Men's Hockey Breaks NCAA Attendance Record
August 02, 2004 | Men's Hockey
For the 30th time in school history, including all six years of the Kohl Center era, Wisconsin men's hockey outdrew all other college hockey programs to lead the nation in attendance during 2003'04.
An average of 11,701 people attended Wisconsin's 23 home dates in 2003-04, including its three WCHA playoff contests against Alaska Anchorage. The 269,123 total fans who watched Badger hockey during the season eclipsed the previous NCAA mark of 267,375 fans set by Wisconsin during the 1998'99 season, the first for the Badgers in the Kohl Center. Wisconsin averaged 12,153 fans per game that season to set the NCAA per-game-average record.
The 2003'04 total does not include Wisconsin's exhibition contest against Riga 2000, a team made up of some of Latvia's top ice hockey players. The total does include three of Wisconsin's six all-time Kohl Center sellouts of 15,237 fans.

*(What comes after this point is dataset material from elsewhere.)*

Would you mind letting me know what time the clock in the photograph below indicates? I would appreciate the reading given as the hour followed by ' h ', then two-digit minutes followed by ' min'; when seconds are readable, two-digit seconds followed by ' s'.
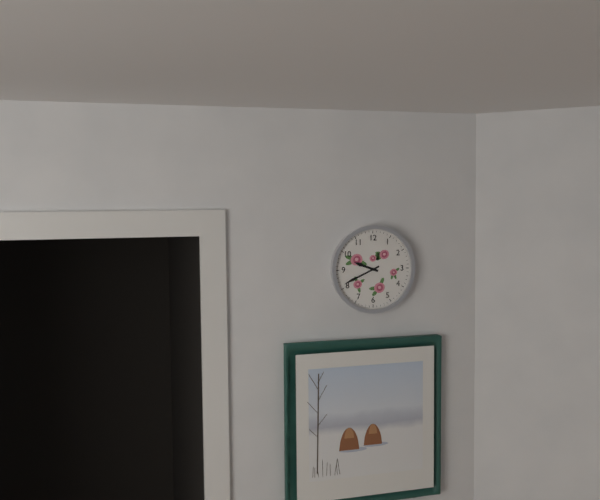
9 h 41 min
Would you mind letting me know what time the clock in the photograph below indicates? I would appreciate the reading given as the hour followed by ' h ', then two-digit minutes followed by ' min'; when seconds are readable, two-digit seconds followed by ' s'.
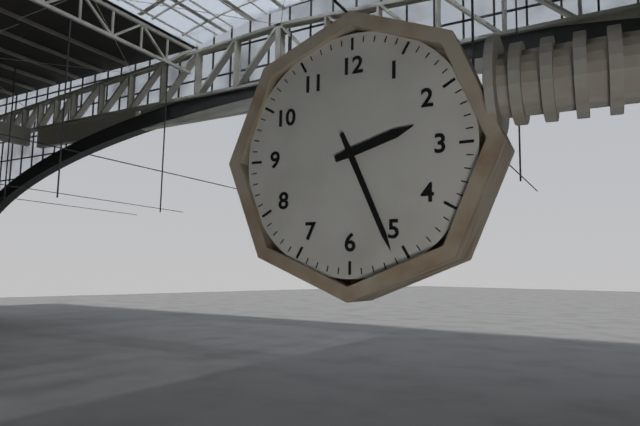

Wisconsin led the nation in attendance for 24 consescutive seasons from 1969'93 while the team skated at the Dane County Coliseum. The growth of other arenas around the country added capacity the Coliseum could not match, but the construction of the Kohl Center and its opening in 1998 allowed Wisconsin to reclaim the title as college hockey's attendance leader.